— Start of Records to use —

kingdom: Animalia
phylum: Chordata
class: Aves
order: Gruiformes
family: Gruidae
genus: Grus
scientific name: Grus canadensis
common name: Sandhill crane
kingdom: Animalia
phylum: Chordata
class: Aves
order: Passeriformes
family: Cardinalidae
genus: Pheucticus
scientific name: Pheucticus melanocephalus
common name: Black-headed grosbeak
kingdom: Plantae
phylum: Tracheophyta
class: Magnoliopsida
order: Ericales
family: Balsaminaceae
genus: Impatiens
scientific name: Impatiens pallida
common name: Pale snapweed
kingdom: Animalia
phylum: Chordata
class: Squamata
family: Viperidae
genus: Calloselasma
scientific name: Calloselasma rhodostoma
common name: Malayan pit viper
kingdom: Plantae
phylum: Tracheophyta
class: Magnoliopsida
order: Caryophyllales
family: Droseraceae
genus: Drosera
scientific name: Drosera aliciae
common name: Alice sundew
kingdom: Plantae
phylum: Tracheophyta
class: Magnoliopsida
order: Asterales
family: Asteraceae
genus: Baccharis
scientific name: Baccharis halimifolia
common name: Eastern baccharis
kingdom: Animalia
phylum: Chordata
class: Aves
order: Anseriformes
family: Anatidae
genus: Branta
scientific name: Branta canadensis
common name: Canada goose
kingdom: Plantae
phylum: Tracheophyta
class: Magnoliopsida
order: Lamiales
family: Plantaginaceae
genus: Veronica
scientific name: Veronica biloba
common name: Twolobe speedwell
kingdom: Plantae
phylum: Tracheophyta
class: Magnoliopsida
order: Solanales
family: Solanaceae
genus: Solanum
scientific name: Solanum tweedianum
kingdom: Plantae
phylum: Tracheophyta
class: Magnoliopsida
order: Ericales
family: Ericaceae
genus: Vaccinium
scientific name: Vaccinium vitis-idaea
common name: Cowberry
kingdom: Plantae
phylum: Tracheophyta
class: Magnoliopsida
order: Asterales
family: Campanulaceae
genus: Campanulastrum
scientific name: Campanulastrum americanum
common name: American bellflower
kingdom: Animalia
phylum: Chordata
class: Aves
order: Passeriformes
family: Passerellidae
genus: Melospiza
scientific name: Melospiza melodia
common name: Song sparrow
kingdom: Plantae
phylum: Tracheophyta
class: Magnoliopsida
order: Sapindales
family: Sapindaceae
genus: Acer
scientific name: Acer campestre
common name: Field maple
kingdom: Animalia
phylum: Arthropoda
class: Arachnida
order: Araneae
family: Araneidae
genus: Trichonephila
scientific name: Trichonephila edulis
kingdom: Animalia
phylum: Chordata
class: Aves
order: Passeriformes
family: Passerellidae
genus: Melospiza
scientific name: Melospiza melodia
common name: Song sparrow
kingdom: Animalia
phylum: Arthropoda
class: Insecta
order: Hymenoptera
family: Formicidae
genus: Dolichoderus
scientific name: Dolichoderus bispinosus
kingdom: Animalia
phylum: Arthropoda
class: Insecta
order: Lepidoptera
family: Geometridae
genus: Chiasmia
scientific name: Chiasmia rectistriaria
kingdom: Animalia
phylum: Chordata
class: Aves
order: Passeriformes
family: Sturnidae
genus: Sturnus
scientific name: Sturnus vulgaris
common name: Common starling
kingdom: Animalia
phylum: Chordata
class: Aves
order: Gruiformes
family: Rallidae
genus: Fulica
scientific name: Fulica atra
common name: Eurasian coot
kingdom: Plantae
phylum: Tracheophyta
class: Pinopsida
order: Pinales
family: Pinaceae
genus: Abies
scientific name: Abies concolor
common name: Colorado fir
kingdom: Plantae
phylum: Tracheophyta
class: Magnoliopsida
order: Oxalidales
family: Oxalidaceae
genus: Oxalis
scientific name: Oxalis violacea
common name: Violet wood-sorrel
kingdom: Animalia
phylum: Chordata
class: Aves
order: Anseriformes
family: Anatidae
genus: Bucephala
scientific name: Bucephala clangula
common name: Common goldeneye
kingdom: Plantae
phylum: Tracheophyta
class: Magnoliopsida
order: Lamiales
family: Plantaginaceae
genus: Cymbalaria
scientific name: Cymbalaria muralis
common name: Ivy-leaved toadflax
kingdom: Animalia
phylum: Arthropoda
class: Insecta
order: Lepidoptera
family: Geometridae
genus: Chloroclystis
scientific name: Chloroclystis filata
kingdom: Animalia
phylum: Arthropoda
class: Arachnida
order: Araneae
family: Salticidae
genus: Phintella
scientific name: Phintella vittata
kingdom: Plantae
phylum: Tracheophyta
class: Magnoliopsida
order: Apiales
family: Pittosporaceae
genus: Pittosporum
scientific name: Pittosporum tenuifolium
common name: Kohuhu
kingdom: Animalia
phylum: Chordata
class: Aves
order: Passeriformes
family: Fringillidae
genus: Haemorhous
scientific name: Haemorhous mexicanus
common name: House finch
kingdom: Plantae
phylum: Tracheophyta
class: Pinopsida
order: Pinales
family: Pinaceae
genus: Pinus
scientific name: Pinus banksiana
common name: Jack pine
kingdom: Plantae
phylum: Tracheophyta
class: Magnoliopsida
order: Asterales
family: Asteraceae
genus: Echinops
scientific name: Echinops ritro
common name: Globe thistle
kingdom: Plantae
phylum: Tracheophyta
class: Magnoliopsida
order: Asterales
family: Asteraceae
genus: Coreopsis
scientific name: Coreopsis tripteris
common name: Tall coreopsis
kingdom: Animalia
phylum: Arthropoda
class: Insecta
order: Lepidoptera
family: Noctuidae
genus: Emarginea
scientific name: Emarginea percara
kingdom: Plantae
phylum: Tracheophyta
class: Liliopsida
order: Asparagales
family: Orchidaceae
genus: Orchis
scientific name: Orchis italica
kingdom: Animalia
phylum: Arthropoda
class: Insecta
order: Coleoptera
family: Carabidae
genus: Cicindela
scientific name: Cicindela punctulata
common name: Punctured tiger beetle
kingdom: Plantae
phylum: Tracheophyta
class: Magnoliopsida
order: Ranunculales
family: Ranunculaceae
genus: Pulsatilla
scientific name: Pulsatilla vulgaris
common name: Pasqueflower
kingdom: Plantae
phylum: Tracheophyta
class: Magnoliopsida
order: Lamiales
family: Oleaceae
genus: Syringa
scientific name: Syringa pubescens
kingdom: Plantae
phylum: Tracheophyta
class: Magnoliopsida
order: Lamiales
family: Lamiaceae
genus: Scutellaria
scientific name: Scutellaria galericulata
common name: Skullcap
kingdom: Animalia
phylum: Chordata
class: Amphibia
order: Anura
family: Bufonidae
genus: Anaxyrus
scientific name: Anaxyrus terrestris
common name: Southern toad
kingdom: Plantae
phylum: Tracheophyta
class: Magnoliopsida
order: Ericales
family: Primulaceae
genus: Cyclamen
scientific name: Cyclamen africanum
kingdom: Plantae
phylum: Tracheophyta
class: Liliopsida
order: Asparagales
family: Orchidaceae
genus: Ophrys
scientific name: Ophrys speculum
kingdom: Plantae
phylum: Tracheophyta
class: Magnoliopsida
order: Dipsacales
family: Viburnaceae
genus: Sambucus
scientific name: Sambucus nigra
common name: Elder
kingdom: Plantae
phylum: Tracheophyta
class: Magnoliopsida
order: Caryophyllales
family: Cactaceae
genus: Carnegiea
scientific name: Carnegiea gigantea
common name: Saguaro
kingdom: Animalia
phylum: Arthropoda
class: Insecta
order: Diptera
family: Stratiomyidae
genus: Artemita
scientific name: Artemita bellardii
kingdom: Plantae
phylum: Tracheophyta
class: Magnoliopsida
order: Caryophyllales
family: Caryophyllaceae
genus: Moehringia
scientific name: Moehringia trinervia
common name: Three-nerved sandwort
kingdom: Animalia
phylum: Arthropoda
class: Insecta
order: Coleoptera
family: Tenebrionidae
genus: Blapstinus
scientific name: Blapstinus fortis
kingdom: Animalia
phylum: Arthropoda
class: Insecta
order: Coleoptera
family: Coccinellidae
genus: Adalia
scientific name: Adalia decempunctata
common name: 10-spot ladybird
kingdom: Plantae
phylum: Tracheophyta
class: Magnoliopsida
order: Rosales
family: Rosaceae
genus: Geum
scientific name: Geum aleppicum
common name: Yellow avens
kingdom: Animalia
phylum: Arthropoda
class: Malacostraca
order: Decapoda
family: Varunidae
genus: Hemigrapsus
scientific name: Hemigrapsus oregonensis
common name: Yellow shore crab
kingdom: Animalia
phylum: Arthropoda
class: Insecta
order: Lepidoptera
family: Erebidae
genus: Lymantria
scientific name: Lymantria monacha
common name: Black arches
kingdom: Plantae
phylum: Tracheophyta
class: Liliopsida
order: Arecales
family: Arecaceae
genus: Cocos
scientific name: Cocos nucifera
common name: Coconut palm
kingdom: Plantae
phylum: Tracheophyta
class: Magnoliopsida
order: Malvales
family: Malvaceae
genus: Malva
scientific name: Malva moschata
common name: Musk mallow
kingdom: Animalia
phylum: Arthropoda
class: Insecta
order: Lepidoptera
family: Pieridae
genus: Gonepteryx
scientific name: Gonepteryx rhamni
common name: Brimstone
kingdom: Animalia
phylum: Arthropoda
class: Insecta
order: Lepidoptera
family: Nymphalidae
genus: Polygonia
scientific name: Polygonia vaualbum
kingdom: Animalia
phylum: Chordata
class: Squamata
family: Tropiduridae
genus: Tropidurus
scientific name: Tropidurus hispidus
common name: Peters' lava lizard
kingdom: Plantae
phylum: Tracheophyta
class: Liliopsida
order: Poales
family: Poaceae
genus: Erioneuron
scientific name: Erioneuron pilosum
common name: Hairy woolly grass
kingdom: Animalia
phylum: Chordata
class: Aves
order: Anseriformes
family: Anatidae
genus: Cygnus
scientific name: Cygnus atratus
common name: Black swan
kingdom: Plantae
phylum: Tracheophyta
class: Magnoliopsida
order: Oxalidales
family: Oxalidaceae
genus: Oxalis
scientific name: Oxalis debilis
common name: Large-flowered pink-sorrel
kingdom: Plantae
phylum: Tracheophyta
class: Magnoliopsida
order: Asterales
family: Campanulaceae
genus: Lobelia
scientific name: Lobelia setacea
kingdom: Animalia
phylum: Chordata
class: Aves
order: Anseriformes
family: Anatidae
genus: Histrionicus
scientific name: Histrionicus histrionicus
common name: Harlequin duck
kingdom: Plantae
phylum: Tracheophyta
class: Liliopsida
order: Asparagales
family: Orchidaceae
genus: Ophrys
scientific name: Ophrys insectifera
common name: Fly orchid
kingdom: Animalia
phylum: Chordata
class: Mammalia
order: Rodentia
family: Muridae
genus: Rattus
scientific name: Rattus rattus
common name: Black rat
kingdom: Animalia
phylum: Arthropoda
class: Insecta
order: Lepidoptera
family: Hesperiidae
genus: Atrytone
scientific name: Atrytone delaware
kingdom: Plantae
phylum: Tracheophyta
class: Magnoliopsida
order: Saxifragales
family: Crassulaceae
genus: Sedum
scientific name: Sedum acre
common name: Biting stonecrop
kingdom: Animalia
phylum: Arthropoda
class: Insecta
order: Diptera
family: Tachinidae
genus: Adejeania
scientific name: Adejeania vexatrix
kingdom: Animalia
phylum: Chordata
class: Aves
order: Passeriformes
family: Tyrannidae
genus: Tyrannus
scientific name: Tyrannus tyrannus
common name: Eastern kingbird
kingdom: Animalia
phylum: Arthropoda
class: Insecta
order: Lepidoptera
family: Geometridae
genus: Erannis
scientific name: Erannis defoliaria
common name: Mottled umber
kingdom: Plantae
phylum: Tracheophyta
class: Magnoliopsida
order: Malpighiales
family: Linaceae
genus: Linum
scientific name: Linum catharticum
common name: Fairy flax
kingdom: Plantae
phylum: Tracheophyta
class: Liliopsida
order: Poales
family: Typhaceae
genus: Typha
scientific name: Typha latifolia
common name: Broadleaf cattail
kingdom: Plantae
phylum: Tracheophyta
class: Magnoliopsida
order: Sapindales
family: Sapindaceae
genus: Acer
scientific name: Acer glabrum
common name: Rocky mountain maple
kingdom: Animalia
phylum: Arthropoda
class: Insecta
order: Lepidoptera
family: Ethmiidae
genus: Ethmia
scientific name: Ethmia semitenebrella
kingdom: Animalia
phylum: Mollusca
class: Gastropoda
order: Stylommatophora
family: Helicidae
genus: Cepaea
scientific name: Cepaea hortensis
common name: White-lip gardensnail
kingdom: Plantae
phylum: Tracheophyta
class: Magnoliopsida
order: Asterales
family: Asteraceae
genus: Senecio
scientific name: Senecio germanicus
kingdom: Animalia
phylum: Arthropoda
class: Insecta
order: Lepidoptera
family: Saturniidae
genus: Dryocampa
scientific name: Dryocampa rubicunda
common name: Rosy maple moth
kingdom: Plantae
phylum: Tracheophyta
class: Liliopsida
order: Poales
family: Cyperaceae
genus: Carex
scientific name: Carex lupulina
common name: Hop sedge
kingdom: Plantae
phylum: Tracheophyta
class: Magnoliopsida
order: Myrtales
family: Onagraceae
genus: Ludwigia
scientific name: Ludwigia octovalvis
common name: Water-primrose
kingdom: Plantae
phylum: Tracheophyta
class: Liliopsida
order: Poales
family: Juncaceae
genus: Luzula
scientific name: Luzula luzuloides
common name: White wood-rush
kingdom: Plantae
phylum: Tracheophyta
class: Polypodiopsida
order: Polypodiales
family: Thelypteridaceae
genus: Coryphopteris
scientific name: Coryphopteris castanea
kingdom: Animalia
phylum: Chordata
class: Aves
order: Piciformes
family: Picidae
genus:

— End of Records to use —

*The problem:*
How many lines in the rows above contain the word "maple"? Case matters, and the reply should be the number alone.

*The result:*
3